According to an email seen by Portfolio Adviser, following preliminary investigations conducted by the SFO’s intelligence unit, it has now “formally commenced an investigation into Axiom [and] Timothy Schools”.

The email is from a member of the team investigating the fraud and is addressed to one of the investors in the fund, which had assets under management of around £120m at the time it was suspended in September 2012. The email requests a witness statement from the investor concerning their investment in Axiom.

'Monies misused'

In June last year, a report from the receivers of the Axiom Legal Financing Fund revealed for the first time the full extent of its concerns over the fund’s underlying investments.

Receiver Grant Thornton produced a 65 page document for presentation in court. The document, seen by International Adviser, provided a detailed account of where the £120m of investors’ money was lent during the fund’s four years of existence, from October 2008 until its suspension in September 2012.

The document revealed around 75% of the fund’s assets were lent to just three so-called “panel law firms” (PLFs) – two of which, Ashton Fox and Tandem, are now insolvent – these two alone account for 62% of the total book, or £74m.

The fund was put into receivership in December last year, originally with KPMG appointed as receivers.
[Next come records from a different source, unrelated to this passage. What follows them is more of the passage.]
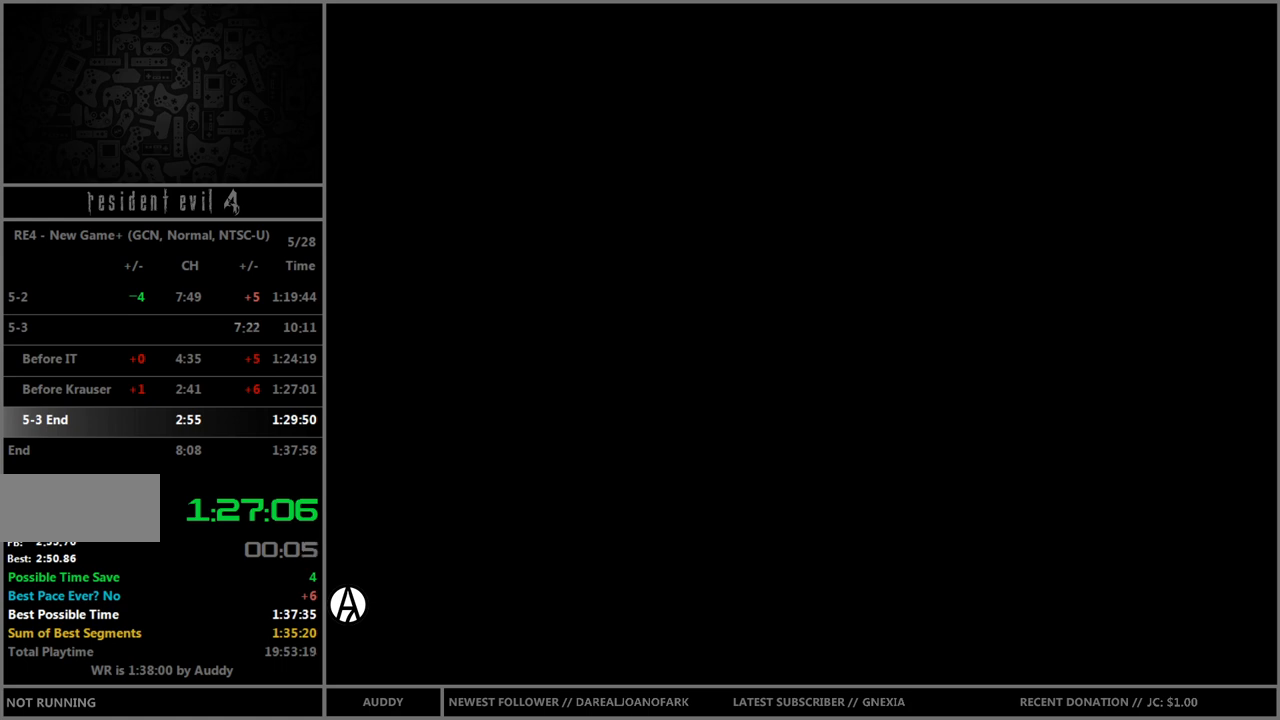
{"buttons": ["B"], "left_stick": "up", "right_stick": "center", "events": []}
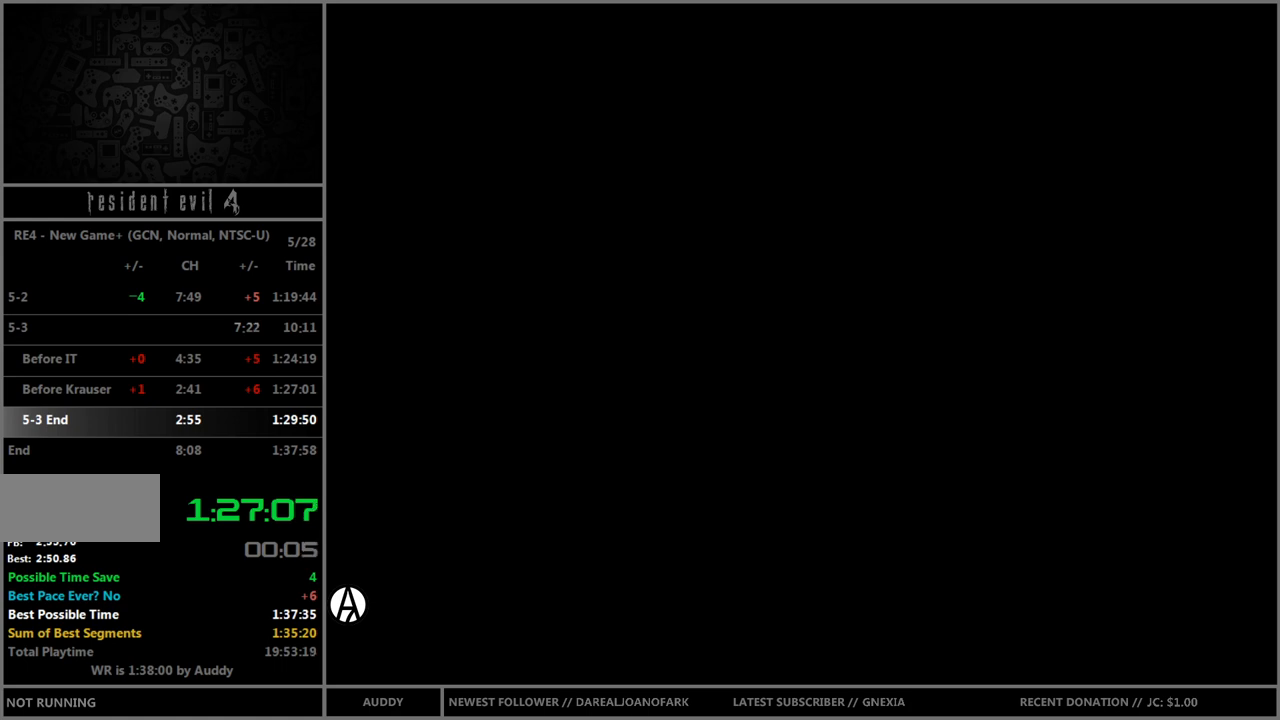
{"buttons": ["B"], "left_stick": "up-left", "right_stick": "center", "events": [[100, "left_stick", "up-left"], [233, "left_stick", "up"], [400, "left_stick", "up-left"]]}
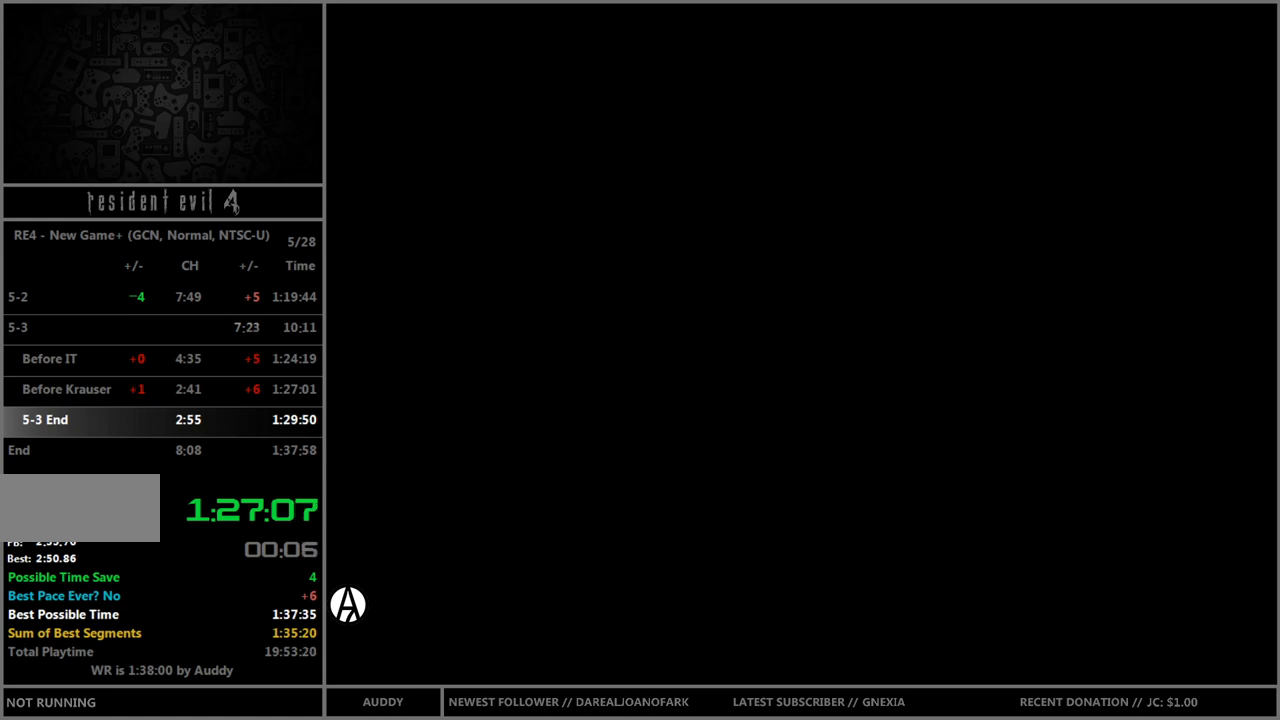
{"buttons": ["B"], "left_stick": "up", "right_stick": "center", "events": [[33, "left_stick", "up"], [334, "left_stick", "up-left"], [467, "left_stick", "up"]]}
KPMG also raised initial concerns about how the fund’s money had been lent.

The receiver’s report went on to highlight concerns that audited 2010 accounts revealed “an individual who is also a director of the investment manager [redacted] is also a director of the only two law firms to have received loans in the period [redacted]”.

Both the name of the investment manager and the period were redacted but it is more than likely the investment manager being referred to is Schools – former director of Tangerine Investment Management – the former investment manager of the fund.

The “only two law firms” mentioned above are ATM and Emmetts which later became Ashton Fox.

Furthermore, Grant Thornton pointed to substantial evidence that the money lent to the law firms was misused when, under the terms of strict litigation fund agreements, it should have been lent specifically to fund cases.

According to the report, “in some cases monies advanced were substantially used for entirely inappropriate purposes (as apparently, Ashton Fox) including the settlement of company debts being pursued by way of a winding up petition and settlement of pre-existing bank debt”.

Struck off

At the end of June, Schools was struck off the Roll of Solicitors and ordered to make an interim payment of £60,000 in relation to his “disregard for the interests of his clients” while working as the owner and director at ATM Solicitors.

The Solicitors Disciplinary Tribunal found against him on 10 allegations, including “acting recklessly” and “failing to act in the best interests of clients”.

The decision means Schools will no longer be able to practice law, although he is planning to appeal.

The tribunal document, as seen by International Adviser, alleges that, when once asked why his company was called ATM, Schools said it stood for automated teller machine, because it was a “cash generating business”.

“His disregard for the interests of his clients, preferring his own financial interests, was damaging to the reputation of the profession,” it read. “He gained financially from fees paid to companies of which he was a director.”

It added that Schools had “allowed himself to be controlled and influenced by others”, which had compromised his independence.

“His clients were deprived of material information and pushed through as inputs in a process without regard to their individual interests. “

While the tribunal was not directly related to his conduct in relation to Axiom, STM forms one of the main companies from which money flowed out of the fund.